■ **Information**:
━━━

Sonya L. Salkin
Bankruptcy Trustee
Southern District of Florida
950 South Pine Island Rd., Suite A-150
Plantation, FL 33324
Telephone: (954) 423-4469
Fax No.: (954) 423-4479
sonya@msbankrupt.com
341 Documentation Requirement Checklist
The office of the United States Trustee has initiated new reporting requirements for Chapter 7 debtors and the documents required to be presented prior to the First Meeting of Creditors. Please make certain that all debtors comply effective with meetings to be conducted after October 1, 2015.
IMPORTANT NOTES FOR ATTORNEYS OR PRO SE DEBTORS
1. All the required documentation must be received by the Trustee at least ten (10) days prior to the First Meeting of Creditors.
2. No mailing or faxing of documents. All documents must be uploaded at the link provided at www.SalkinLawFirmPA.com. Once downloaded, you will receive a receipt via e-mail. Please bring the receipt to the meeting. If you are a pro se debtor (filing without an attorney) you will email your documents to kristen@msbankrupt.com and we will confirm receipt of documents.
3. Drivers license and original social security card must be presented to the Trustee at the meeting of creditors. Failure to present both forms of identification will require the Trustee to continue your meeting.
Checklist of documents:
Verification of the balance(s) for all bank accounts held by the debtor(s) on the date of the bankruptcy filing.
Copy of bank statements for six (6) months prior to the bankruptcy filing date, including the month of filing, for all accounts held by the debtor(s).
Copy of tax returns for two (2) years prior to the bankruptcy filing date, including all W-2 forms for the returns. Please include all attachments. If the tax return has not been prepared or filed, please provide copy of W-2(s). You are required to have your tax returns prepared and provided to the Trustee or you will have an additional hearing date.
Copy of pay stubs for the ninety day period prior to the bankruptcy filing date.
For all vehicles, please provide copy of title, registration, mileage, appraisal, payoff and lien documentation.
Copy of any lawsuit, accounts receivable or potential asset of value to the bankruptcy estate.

━━━

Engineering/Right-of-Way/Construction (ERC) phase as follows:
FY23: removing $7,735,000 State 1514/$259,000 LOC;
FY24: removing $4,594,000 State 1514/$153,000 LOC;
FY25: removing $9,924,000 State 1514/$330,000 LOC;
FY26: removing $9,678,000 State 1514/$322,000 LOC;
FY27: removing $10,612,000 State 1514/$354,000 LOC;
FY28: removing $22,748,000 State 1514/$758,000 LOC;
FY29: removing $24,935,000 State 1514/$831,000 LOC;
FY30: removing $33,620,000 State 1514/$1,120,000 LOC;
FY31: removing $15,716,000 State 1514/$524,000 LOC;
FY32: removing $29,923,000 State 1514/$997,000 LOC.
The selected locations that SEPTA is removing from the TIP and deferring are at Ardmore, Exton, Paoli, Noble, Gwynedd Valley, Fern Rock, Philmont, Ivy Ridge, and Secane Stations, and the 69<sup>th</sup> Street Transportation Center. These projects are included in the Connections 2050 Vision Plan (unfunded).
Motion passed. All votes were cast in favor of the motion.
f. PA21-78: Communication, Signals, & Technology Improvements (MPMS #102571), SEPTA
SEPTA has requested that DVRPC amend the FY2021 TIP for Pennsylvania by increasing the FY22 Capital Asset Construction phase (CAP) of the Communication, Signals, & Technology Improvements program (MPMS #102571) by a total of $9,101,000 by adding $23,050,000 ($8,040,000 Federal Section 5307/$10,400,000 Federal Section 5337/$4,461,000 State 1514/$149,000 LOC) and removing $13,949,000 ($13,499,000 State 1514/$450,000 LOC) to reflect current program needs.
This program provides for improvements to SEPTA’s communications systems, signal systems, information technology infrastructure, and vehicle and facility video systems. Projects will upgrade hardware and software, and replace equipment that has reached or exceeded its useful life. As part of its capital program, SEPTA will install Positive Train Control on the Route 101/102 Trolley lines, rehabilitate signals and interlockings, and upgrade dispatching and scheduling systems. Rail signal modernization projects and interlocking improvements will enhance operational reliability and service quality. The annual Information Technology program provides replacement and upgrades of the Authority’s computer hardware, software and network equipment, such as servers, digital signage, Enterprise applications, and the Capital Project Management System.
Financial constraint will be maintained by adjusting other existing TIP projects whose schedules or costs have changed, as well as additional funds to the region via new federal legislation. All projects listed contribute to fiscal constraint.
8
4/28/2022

━━━

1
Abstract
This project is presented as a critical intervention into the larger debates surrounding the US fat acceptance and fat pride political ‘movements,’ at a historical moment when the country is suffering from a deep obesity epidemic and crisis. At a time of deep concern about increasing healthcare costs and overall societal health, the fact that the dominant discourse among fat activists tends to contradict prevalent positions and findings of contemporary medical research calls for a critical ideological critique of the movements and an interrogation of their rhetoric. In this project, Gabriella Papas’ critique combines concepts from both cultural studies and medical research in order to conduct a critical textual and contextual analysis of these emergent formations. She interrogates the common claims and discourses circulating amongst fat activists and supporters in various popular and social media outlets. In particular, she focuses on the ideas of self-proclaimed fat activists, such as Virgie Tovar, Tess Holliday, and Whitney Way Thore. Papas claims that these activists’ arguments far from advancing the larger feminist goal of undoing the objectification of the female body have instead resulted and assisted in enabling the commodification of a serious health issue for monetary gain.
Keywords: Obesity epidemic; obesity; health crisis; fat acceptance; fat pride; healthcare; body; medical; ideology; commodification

━━━

■ **Exercise directions**:
Starting with the line with "FY26: removing $9,678,000" above and going on through the line with "SEPTA has requested", transcribe every line exactly, both ends included, and add nothing.

■ **Response box**:
FY26: removing $9,678,000 State 1514/$322,000 LOC;
FY27: removing $10,612,000 State 1514/$354,000 LOC;
FY28: removing $22,748,000 State 1514/$758,000 LOC;
FY29: removing $24,935,000 State 1514/$831,000 LOC;
FY30: removing $33,620,000 State 1514/$1,120,000 LOC;
FY31: removing $15,716,000 State 1514/$524,000 LOC;
FY32: removing $29,923,000 State 1514/$997,000 LOC.
The selected locations that SEPTA is removing from the TIP and deferring are at Ardmore, Exton, Paoli, Noble, Gwynedd Valley, Fern Rock, Philmont, Ivy Ridge, and Secane Stations, and the 69<sup>th</sup> Street Transportation Center. These projects are included in the Connections 2050 Vision Plan (unfunded).
Motion passed. All votes were cast in favor of the motion.
f. PA21-78: Communication, Signals, & Technology Improvements (MPMS #102571), SEPTA
SEPTA has requested that DVRPC amend the FY2021 TIP for Pennsylvania by increasing the FY22 Capital Asset Construction phase (CAP) of the Communication, Signals, & Technology Improvements program (MPMS #102571) by a total of $9,101,000 by adding $23,050,000 ($8,040,000 Federal Section 5307/$10,400,000 Federal Section 5337/$4,461,000 State 1514/$149,000 LOC) and removing $13,949,000 ($13,499,000 State 1514/$450,000 LOC) to reflect current program needs.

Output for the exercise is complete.